Everyone I know has been burned at least once by this, myself inlcuded, and wants to go down the official repairs business route now. That means authorised or vendor provided repair services where possible. And Apple has become incredibly popular because it does a really good job of repairs and provides an affordable insurance hedge policy if you break your premium device which surpasses independent insurers and network insurance.

No one out there other than us cares or understands right to repair. They hire a plumber when the tap stops working. They hire a roofer when the roof leaks.

The reality is that right to repair is actually a pretty stupid thing because it compromises on numerous things: Firstly it allows the vendor to shift liability onto the end user quickly. 1y warranty, then on your own for service. Secondly it doesn't solve the problem which is device longevity and service support. Thirdly, it still pushes the environmental responsibility of the device onto the end user rather than the vendor.

We should throw right to repair in the hype bin where it belongs and force vendors to support the device for a reasonable lifetime on the software and hardware front (5 years minimum) and if they do not fulfil their obligation have a pro-rata return refund for anything that isn't serviceable ore replaceable. At the end of life, they should give you cash back and be forced to recycle it for materials.

This applies to more than just phones for ref. Everything from washing machines to cars needs environmental and consumer protection legislation, not an empty marketing policy of "right to repair"

tl;dr: we've been conned by marketing of self repair nostalgia into accepting a worst environmental and customer-centric outcome.
bd139:

--- Quote from: Brumby on May 10, 2022, 01:44:28 am ---The "Orderable Parts" list is rather short, IMHO.  I would like to see that expand.  It is also painfully devoid of any technical detail.

Do we know if Apple will ease on their stance regarding (for example) prohibiting chip suppliers from selling to third party repairers?

--- End quote ---

That's the nature of modern devices and a big point of this thread.

At a high level, the only realistically serviceable components are at module level at this point. When I say realistically, I mean in a commercially viable scenario. No vendor is going to set up a supply chain for individual parts for board level repair. It makes no economic sense whatsoever to do this when the post-repair manufacturing test cases would need to be executed on rather large and expensive kit. What you end up with board level repair is an unvalidated system and the vendor would not risk their reputation on shipping that. Independent repairers (and I've pissed off Rossman on here before) do not do that validation and do not necessarily provide working kit after repair. It looks like it works but might not. Enough for data recovery, yes, but that's about it.

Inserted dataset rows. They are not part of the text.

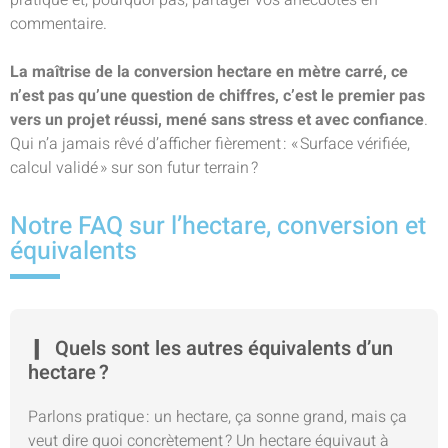
pratique et, pourquoi pas, partager vos anecdotes en
commentaire.
La maîtrise de la conversion hectare en mètre carré, ce
n’est pas qu’une question de chiffres, c’est le premier pas
vers un projet réussi, mené sans stress et avec confiance
.
Qui n’a jamais rêvé d’afficher fièrement : « Surface vérifiée,
calcul validé » sur son futur terrain ?
Notre FAQ sur l’hectare, conversion et
équivalents
Quels sont les autres équivalents d’un
hectare ?
Parlons pratique : un hectare, ça sonne grand, mais ça
veut dire quoi concrètement ? Un hectare équivaut à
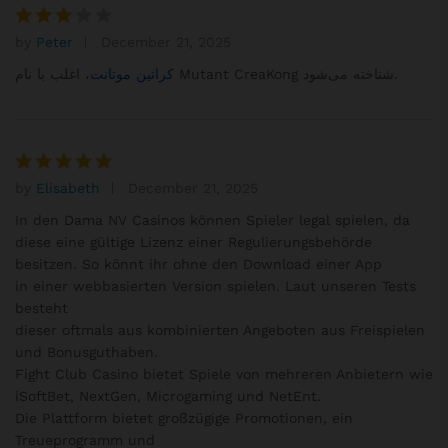
by
Peter
December 21, 2025
Rated
3
out
، اغلب با نام Mutant CreaKong شناخته می‌شود.
کراتین موتانت
of 5
by
Elisabeth
December 21, 2025
Rated
5
out of 5
In den Dama NV Casinos können Spieler legal spielen, da
diese eine gültige Lizenz einer Regulierungsbehörde
besitzen. So könnt ihr ohne den Download einer App
in einer webbasierten Version spielen. Laut unseren Tests
besteht
dieser oftmals aus kombinierten Angeboten aus Freispielen
und Bonusguthaben.
Fight Club Casino bietet Spiele von mehreren Anbietern wie
iSoftBet, NextGen, Microgaming und NetEnt.
Die Plattform bietet großzügige Promotionen, ein
Treueprogramm und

It's being terribly dishonest that a mechanical board level repair on a complex SoC is fit for purpose when you have no way of validating that other than it POSTing.

Also the default nature of supply chains is exclusive and is concerned with protecting intellectual property. If you start selling chips then your entire supply chain and IP is compromised. I certainly wouldn't entertain that approach if I was bringing a product to market that I was selling. Incidentally some of the parts, at least in my MacBook Pro are off the shelf and shipped by TI and Intel. The ASICs are however ASICs and the supply chain is not open. I have insurance and an expected lifespan, which is the correct approach to handling assets like that.
Brumby:

--- Quote from: bd139 on May 10, 2022, 10:38:22 am ---Also the default nature of supply chains is exclusive and is concerned with protecting intellectual property. If you start selling chips then your entire supply chain and IP is compromised.

--- End quote ---
Sorry.  I don't see that as a valid concern in any way, shape or form.

Why? ... Simple.  You've already sold the chip when you sell the product!

Anybody that would be in a position to compromise IP wouldn't have a problem buying a device and ripping into the chips.  Preventing the direct sale of chips does NOTHING the protect intellectual property since the chips are already out in the wild.

Please ... tell me how you think it would.